V : T’occupe ! Vise un peu.

B : Son portefeuille…Ses lettres…La photo de sa femme…et là celle de ses gosses…Ah non, c’est trop.

V : Tu veux ses cigarettes ?

Bonpain ne répond pas, perdu dans la contemplation des photos.

V : Tiens, v’là ses dessins. Oh Bonpain, regarde !…C’est le dessin d’aujourd’hui. Tu vois, il a écrit Bois de Carency, le 7 juin 1915.

B : Et ça qu’est ce que c’est ? C’est quoi ces lignes ? C’est les tranchées ?

V : Ouais, c’est leur nouveau réseau. Ils ont bien creusé les vaches ! Regarde, c’est le coin du Cabaret Rouge. Avec ces renseignements là notre artillerie va pouvoir tout leur foutre en l’air. Ça vaut de l’or…

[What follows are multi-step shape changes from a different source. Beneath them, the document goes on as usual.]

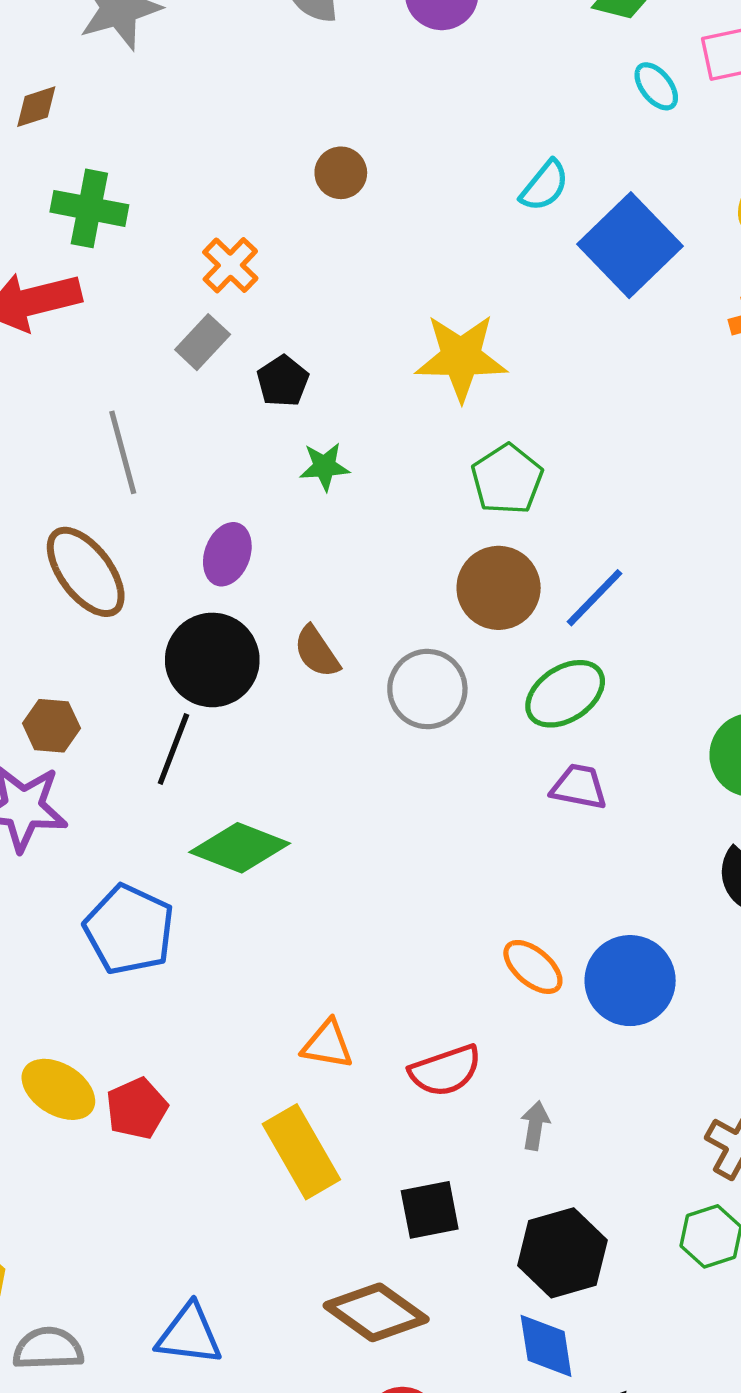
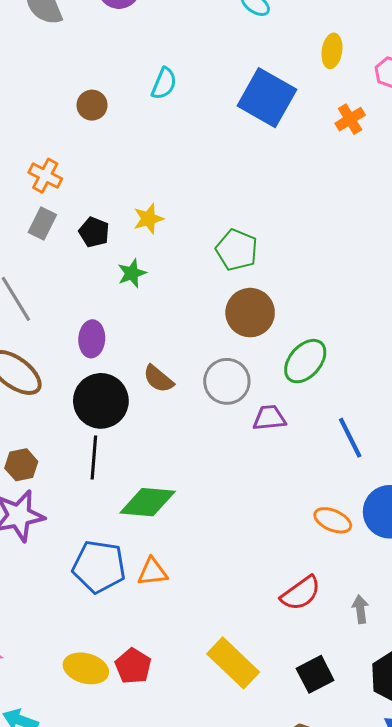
cyan semicircle: (545, 186) -> (164, 83), moved
yellow star: (461, 357) -> (148, 219), moved, size x0.6
blue line: (594, 598) -> (350, 438), moved, turned -54
purple trapezoid: (579, 787) -> (269, 418), moved
orange triangle: (327, 1044) -> (152, 572), moved

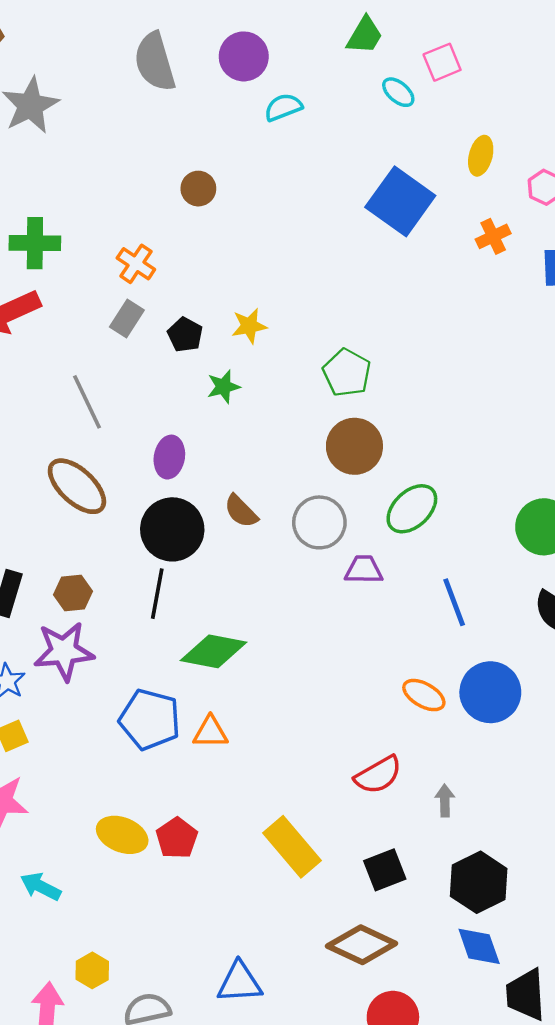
cyan semicircle: (164, 83) -> (283, 107), moved, turned -140

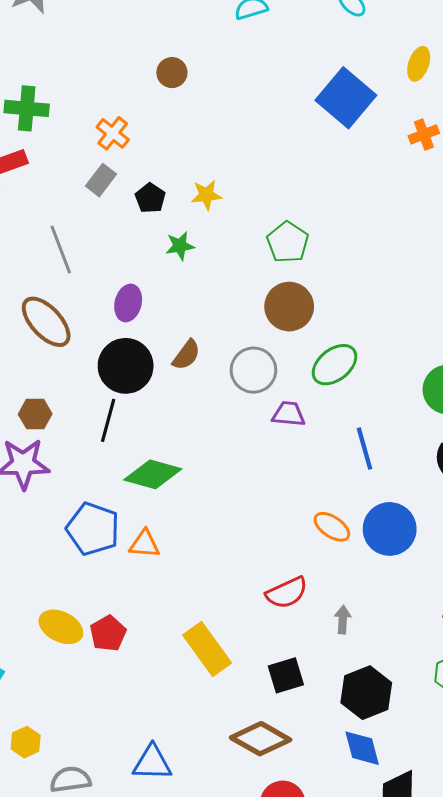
brown semicircle: (241, 511) -> (186, 355), turned -104

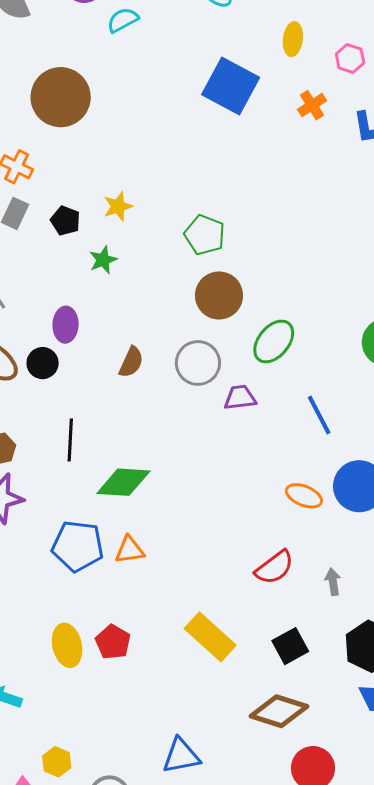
brown circle: (172, 73) -> (61, 97), size x2.0
black circle: (126, 366) -> (43, 363), moved, size x0.6
yellow ellipse: (61, 627) -> (67, 645), turned 63

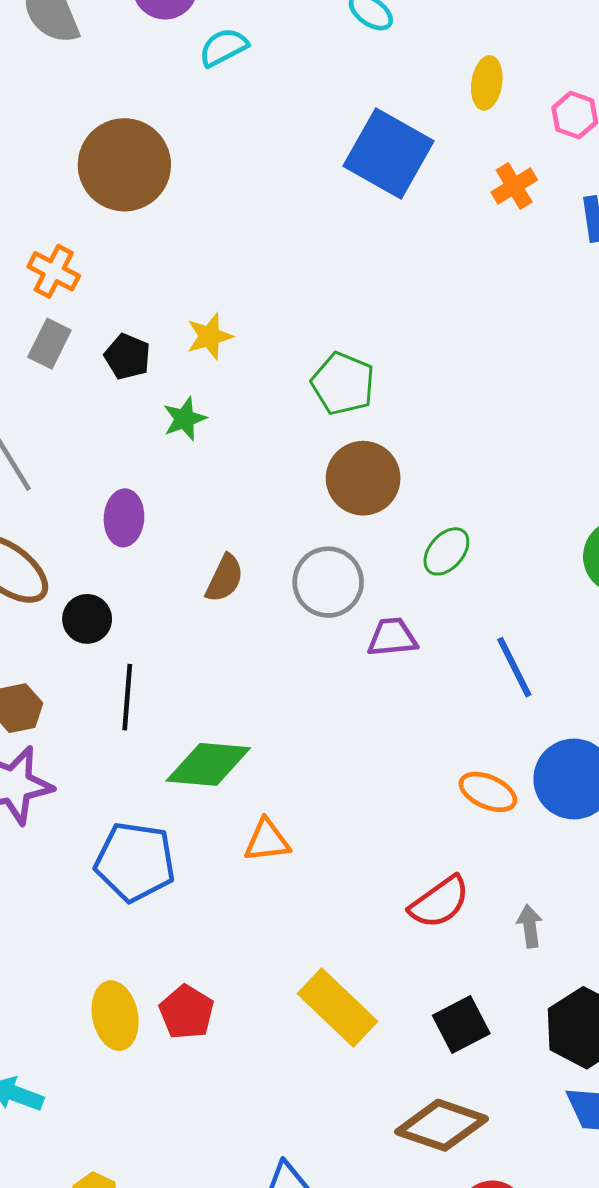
green ellipse: (274, 341) -> (446, 551), size x0.7
black circle: (43, 363) -> (87, 619), moved
orange triangle: (130, 550) -> (267, 841), moved

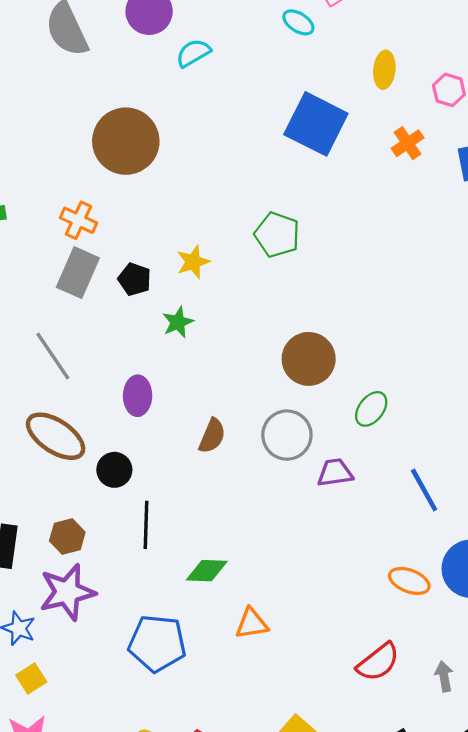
gray rectangle: (49, 344) -> (78, 273), size x1.4
green pentagon: (343, 384) -> (277, 235), moved
green diamond: (208, 764) -> (207, 571), size x0.7

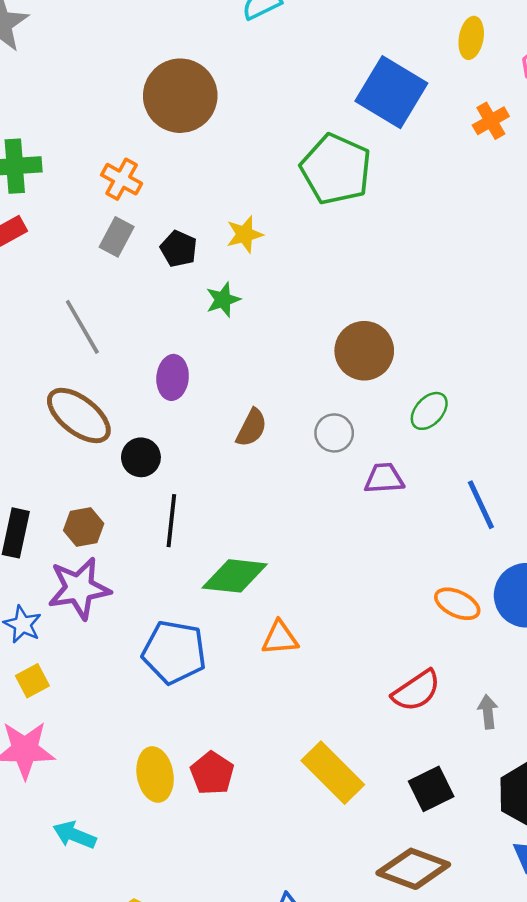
green pentagon: (277, 235) -> (336, 169), moved, size x1.4
gray rectangle: (78, 273) -> (117, 237), size x0.7
gray circle: (287, 435) -> (334, 433), size x0.7
green diamond: (207, 571) -> (235, 576), size x1.4

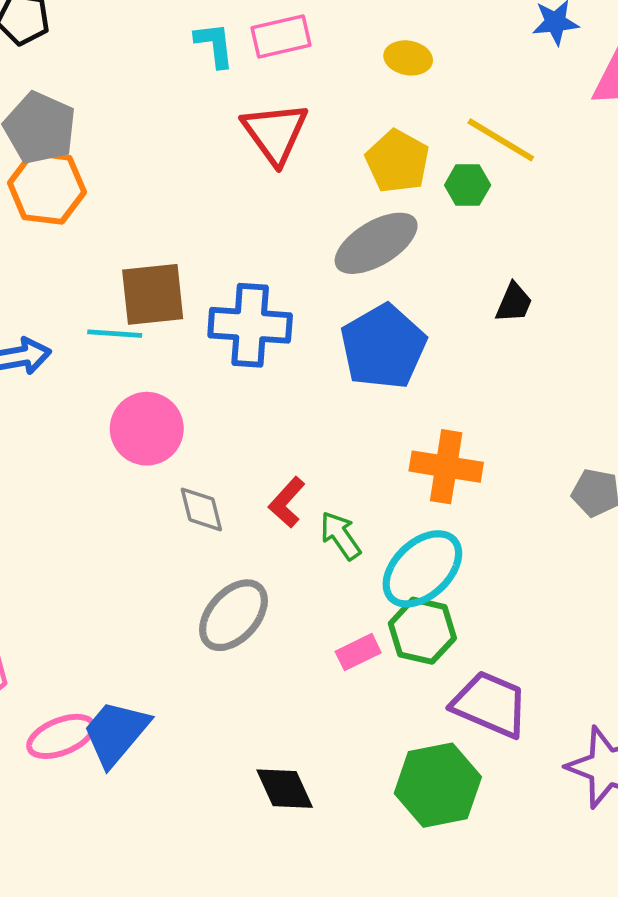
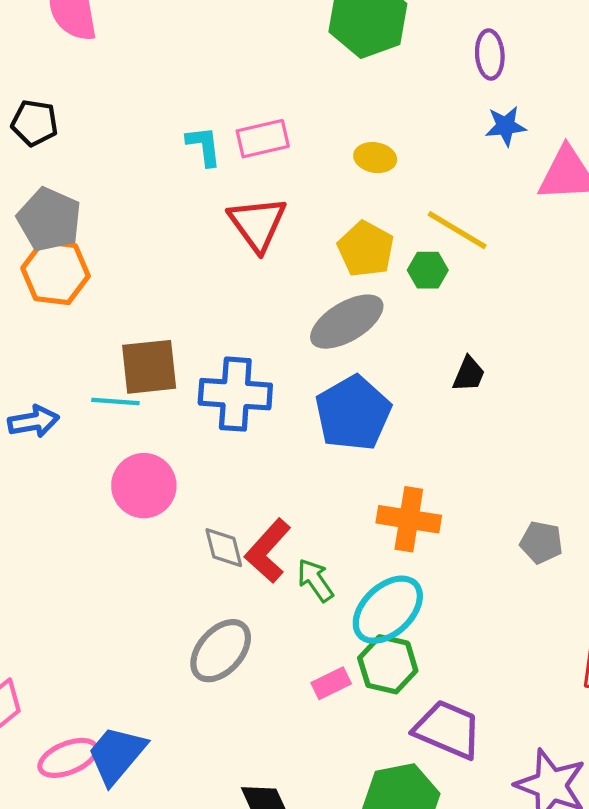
red L-shape: (287, 502) -> (268, 551), size x1.4
gray diamond: (201, 509) -> (224, 548), moved

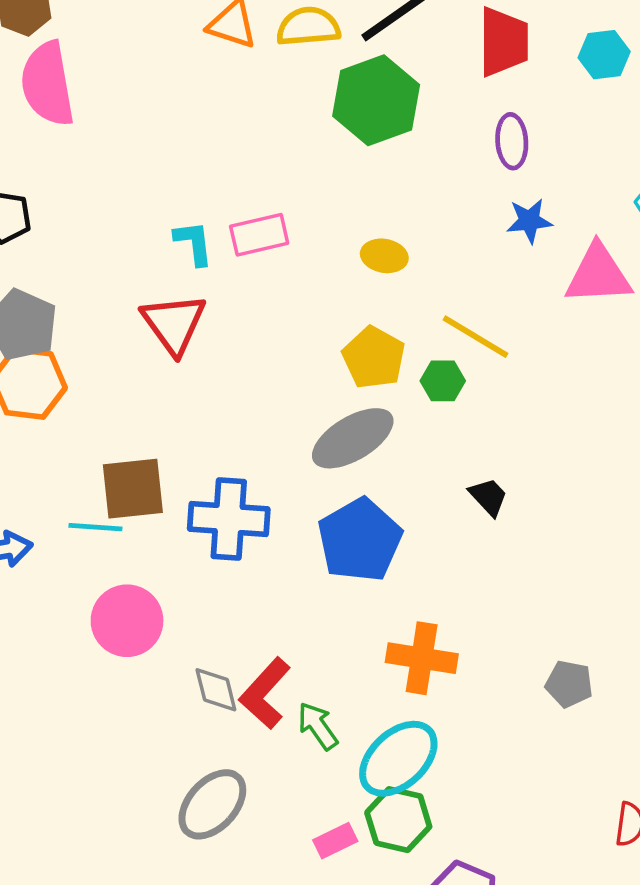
red triangle: (257, 224) -> (174, 324), moved
black trapezoid: (469, 374) -> (488, 497), turned -66

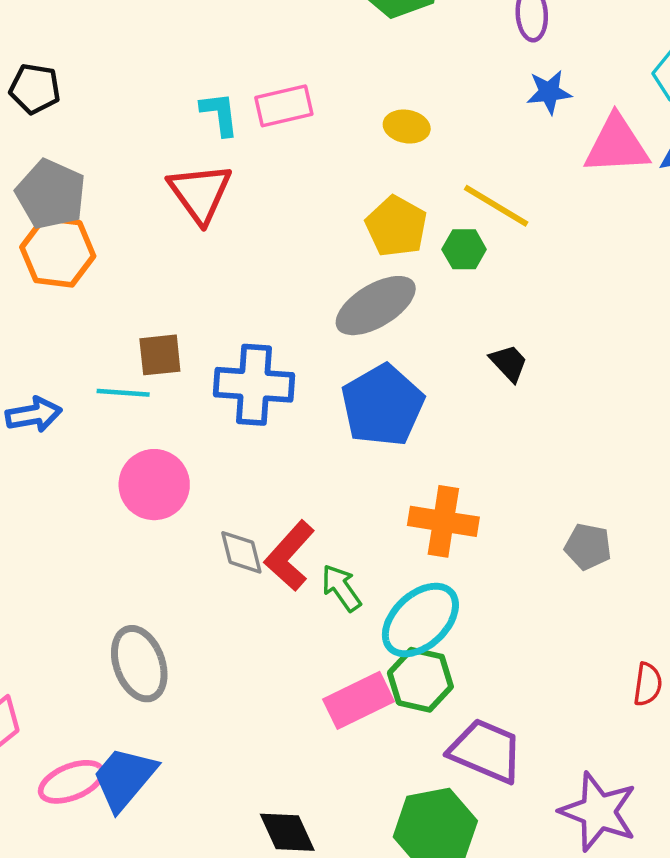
brown square: (133, 489) -> (160, 355), size x0.7
gray ellipse: (212, 804) -> (139, 664), moved, turned -62
pink rectangle: (335, 841) -> (358, 700), size x1.6

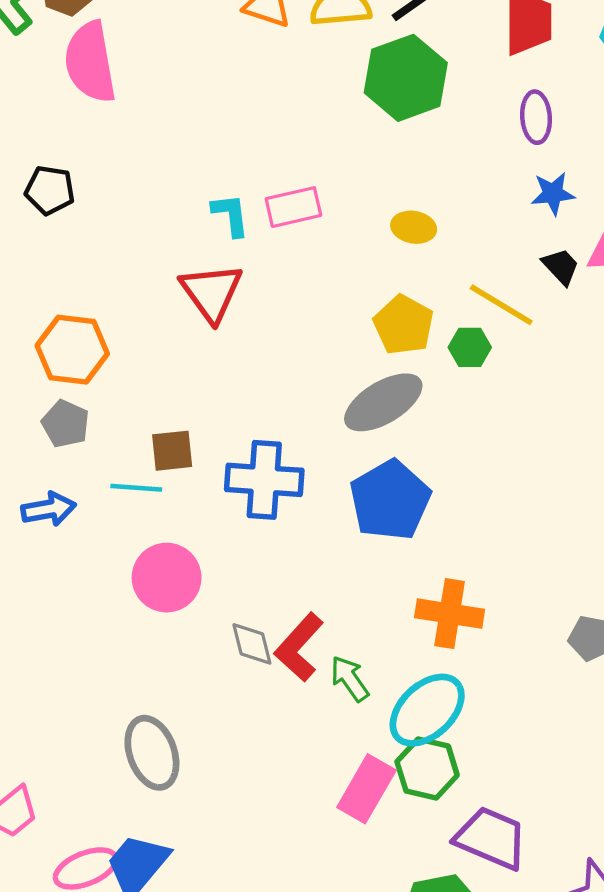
gray pentagon: (51, 194) -> (65, 424), moved, size x0.7
black trapezoid: (509, 363) -> (561, 267), moved
pink rectangle: (358, 700) -> (366, 789), turned -34

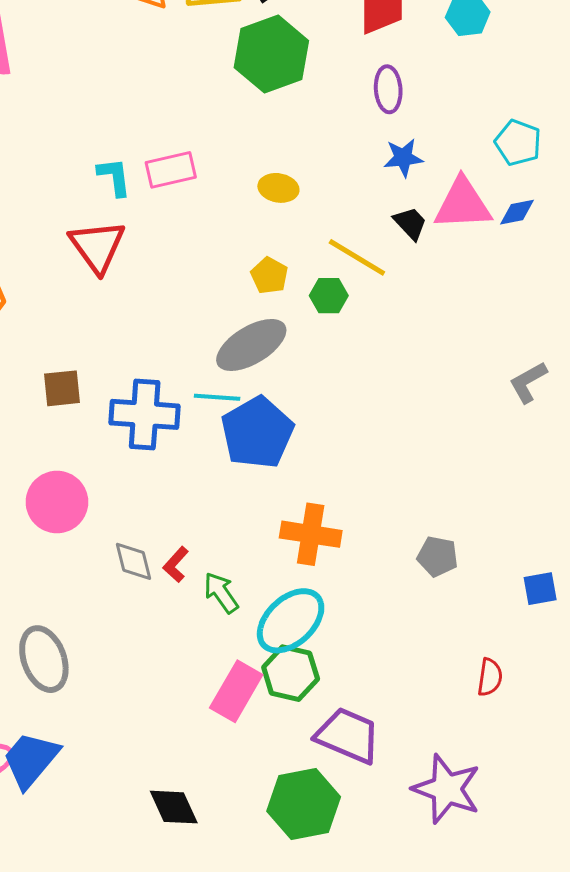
yellow pentagon: (404, 325) -> (269, 276), size x0.7
cyan line: (136, 488) -> (217, 397), moved
red L-shape: (299, 647) -> (176, 564), size x0.6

B : Ouais, c’est égal… C’est moche de faire tuer un pauvre type pour deux ou trois coups de crayon.

Deux coups de feu retentissent.

B : Et ce fumier là ! On va le laisser attiger tout le monde comme ça sans rien dire ?

V : Non, on va lui fermer sa sale gueule…Regarde…Il y a de quoi…et c’est des boches encore ! Vernay ouvre une musette garnie de grenades allemandes.

V : On va renvoyer à César ce qui lui appartient.

En silence, mesurant leurs gestes, ils s’écartent l’un de l’autre de quelques pas la grenade à la main, puis ils s’accroupissent et, en se relevant soudain, ils lancent leurs projectiles au dessus du parapet.

Les deux hommes se jettent au sol.

Explosion.

B : A la tienne !... J’crois qu’on lui en a bouché un coin à l’ami Fritz. Ah ! Ah ! Ah !

V : Allez on les met !

B : Oh caporal ! Vise un peu ta main !

Vernay regarde son doigt blessé.

B : Le salaud, même avec une grenade dans les dents il tire précis comme à la foire.

Vernay contemple encore son doigt blessé avant de l’envelopper dans un pansement.

V : Tu crois que c’est ce qu’on appelle la fine blessure ?

B : Tu r’passeras caporal, tu resteras avec nous. Bonpain l’aide à mettre son pansement.

V : Allez, faut faire vinaigre parce que si les artilleurs s’y mettent c’est pas un bout de doigt qu’on va laisser dans ce coin pourri !

Les deux hommes ramassent leurs affaires et s’en vont, courbés en courant.